**WHAT YOU NEED TO DO:**
a. In the book reviews, shorten the paragraph that begins "When my daughters finish school" while keeping its main facts.
b. Update a passage of the book reviews: begin at the words that have "A couple of" and stop after "and family time.", replacing "afraid" with "scared".
c. According to the book reviews, what is Sheryl Sandberg's current job?

**TEXT PASSAGE:**
-------------------------

If you have read both I'd love to know what you think. I felt so disappointed that this book didn't meet my expectations. That's the danger of sequels I guess.
Lean In by Sheryl Sandberg
I wish this book had have been available to me fifteen years ago.
Sheryl Sandberg was an executive at Google during it's formative years and she is now COO of Facebook. Her incredible career is inspiration in itself but her book focusses on women in the workplace, women in leadership and why only a small percentage of women make it to the top of their profession. There is a variety of different topics she covers, and her TED Talk from 2010 (definitely worth watching) is a good overview of the main themes in the book.
Lean In has probably been the most motivational text I've read in many years. It may not be the same for others but I think this book came along at a time when I really needed it. It has altered my approach towards my work and my business, towards my attitude about motherhood and towards my goals for the future.
When my daughters finish school and look towards their careers I will hand them this book. I have also recommended it to my sister and a number of my friends. But most importantly I've given it to my husband and he has started reading it. The leadership themes will be helpful for him in his career, but also it is helpful for men to understand some of the issues women face and the choices that they make about their careers and their family.
A couple of things have stuck in my mind. The phrase "What would you do if you weren't afraid?". And also the idea of work / life balance. Women are always asked about their work / life balance. Men are never asked. It is expected that they lead fulfilling work lives and have active and interesting social outlets and family time.
It struck a huge chord with me so check it out.
Once In A Lifetime by Cathy Kelly
Ahhh Cathy. Her books are formulaic...three or four women from Ireland whose lives intertwine and by the end they are all best friends. It's always the same BUT her books are the ultimate in comfort reading. Perfect for winter evenings, beach reading or just when you want to binge read something that's not too heavy. Traditional chick lit at it's best. I'm only about four chapters into this one so far and the shenanigans are centring around the goings on at an upmarket department store. Such an easy and enjoyable read. If you like Marian Keyes, Cathy Kelly would be another author you'd like. And best part - she has a huge number of novels to keep you occupied and you'll get all her titles at your local library.
I'll give you a proper run down on this one in the next reading post.
A Dance of Dragons by George RR Martin
I. just. can't. keep. going.
I've read all the other novels in the Game Of Thrones / A Song of Ice and Fire series. And while they are brilliant, they desensitise me. Every novel I read immediately after seems tame and boring in comparison to the violence, death and high drama of Westeros.
When I was reading these books, I'd have a moment like reading Where is The Green Sheep to my kids. And in my mind I'll be thinking "That Green Sheep was probably killed by The Hound." Disturbing, right?
This book has been on my night stand for almost a year and I think it's time to relegate it to the bookshelf until I'm ready to go back. I'm almost reluctant to finish it as that will see me complete the series thus far (apparently GRRM has the next two planned and ready, but no publishing date has been set and he ain't getting any younger.)
The only problem is I know it's good. I love the writing, I love the world of Westeros and I love the variance and personalities of all the characters. Good and bad. I love that GRRM doesn't do the popular thing...any character could die at anytime. And while the TV series is brilliant, there is so much detail in the books that they haven't been able to include in the show.
I might come back to this one next summer.
The Girl on the Train by Paula Hawkins
On the nightstand in the queue is The Girl on the Train. Currently a best seller and lots of hype. I don't tend to go for thriller / mysteries these days but the blurb sounded good. I'll let you know how I like it.
So what are you reading right now? Traditional book or Kindle? Should I add it to my list?

-------------------------

[Data excerpts]

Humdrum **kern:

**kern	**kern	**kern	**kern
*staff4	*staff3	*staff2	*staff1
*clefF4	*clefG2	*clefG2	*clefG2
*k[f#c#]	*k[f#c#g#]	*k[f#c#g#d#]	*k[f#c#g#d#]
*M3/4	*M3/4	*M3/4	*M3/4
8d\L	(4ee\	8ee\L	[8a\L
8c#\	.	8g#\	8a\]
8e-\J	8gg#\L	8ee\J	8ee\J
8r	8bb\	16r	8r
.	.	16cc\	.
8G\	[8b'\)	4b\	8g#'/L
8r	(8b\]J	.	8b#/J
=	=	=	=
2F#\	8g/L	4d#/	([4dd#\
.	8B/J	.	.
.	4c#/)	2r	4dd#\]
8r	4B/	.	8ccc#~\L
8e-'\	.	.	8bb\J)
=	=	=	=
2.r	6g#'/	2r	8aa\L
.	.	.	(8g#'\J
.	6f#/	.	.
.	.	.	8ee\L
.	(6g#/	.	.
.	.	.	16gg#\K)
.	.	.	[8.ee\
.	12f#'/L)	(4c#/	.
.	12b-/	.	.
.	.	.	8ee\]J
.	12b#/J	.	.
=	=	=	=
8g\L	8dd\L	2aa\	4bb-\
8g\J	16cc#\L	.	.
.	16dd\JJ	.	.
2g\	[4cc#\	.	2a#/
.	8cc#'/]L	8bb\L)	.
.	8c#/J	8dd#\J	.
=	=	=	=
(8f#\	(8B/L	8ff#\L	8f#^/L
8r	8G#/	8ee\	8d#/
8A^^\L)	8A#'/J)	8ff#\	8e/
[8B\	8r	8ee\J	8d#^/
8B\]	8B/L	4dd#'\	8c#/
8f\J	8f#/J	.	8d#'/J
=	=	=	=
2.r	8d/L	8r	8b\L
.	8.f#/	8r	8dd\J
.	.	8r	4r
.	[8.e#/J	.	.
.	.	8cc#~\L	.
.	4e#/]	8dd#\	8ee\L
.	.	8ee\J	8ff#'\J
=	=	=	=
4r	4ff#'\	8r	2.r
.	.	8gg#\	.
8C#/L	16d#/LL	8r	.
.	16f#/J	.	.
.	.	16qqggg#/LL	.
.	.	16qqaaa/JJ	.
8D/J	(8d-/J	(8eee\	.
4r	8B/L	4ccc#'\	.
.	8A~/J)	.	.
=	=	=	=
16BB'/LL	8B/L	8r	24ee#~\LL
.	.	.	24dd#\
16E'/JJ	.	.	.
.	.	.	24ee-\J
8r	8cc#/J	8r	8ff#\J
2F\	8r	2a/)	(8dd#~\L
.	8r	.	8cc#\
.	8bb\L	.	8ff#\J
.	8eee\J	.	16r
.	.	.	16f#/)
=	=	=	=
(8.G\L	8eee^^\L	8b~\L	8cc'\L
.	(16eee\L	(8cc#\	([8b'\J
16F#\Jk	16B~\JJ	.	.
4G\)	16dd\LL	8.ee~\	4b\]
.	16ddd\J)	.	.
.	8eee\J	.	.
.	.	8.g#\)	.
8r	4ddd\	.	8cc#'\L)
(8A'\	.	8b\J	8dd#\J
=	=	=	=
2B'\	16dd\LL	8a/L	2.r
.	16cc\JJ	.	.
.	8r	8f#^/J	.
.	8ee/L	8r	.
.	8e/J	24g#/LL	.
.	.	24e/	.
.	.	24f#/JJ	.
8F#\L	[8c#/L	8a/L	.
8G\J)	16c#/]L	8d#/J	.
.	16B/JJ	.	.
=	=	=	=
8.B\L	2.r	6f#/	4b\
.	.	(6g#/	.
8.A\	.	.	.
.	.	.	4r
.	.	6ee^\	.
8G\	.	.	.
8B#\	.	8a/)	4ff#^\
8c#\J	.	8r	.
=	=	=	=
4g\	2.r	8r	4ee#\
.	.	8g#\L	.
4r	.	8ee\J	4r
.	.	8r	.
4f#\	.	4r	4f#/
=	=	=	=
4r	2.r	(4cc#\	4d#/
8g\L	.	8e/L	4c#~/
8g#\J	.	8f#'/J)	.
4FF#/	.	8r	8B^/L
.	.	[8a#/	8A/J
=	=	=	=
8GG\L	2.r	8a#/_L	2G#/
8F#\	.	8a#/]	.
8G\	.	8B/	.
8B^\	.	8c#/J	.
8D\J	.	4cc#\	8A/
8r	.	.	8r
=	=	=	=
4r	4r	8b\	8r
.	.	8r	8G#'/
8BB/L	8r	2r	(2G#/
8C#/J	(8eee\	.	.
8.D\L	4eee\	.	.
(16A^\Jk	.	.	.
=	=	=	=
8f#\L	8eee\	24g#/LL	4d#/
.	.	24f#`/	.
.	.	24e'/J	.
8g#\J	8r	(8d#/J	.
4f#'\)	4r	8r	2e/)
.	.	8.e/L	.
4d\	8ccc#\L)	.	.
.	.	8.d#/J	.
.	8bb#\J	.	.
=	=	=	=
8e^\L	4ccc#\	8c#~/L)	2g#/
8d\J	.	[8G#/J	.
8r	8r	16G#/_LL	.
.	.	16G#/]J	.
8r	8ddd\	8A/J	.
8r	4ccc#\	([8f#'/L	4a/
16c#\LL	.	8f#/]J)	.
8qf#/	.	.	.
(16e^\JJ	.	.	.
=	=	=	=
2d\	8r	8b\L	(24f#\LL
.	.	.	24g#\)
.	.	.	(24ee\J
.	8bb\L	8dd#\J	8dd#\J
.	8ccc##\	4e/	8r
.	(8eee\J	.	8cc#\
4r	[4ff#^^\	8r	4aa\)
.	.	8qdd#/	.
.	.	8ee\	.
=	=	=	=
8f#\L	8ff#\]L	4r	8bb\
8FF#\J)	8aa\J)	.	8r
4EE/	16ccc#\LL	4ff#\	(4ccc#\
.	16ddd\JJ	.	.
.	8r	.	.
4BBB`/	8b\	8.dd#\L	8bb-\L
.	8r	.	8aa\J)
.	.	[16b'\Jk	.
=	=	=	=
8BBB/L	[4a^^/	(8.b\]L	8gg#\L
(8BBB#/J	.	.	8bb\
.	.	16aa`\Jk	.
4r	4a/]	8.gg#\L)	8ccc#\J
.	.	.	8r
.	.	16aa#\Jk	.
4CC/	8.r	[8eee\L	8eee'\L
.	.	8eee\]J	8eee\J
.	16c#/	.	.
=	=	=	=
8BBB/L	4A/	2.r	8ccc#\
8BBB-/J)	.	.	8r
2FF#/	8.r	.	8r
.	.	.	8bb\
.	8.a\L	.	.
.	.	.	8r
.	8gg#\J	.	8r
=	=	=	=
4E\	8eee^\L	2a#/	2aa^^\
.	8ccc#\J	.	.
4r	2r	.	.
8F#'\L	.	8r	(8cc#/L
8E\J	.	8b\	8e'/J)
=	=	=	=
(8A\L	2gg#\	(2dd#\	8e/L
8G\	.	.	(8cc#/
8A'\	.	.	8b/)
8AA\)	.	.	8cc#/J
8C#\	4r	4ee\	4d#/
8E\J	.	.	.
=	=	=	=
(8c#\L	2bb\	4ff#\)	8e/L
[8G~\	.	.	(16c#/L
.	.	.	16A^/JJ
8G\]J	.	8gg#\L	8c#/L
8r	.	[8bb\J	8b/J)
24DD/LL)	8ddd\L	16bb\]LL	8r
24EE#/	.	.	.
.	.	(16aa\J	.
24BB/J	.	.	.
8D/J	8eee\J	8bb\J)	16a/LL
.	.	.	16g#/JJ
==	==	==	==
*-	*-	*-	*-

-------------------------

**TASK-BY-TASK SOLUTIONS:**
a. The writer will give this book to their daughters when they finish school and look toward careers. They have also recommended it to their sister and several friends, and have given it to their husband, who has started reading it. Its leadership themes will help his career, and it also helps men understand the issues women face and the choices women make about careers and family.

b.
A couple of things have stuck in my mind. The phrase "What would you do if you weren't scared?". And also the idea of work / life balance. Women are always asked about their work / life balance. Men are never asked. It is expected that they lead fulfilling work lives and have active and interesting social outlets and family time.

c. She is COO of Facebook.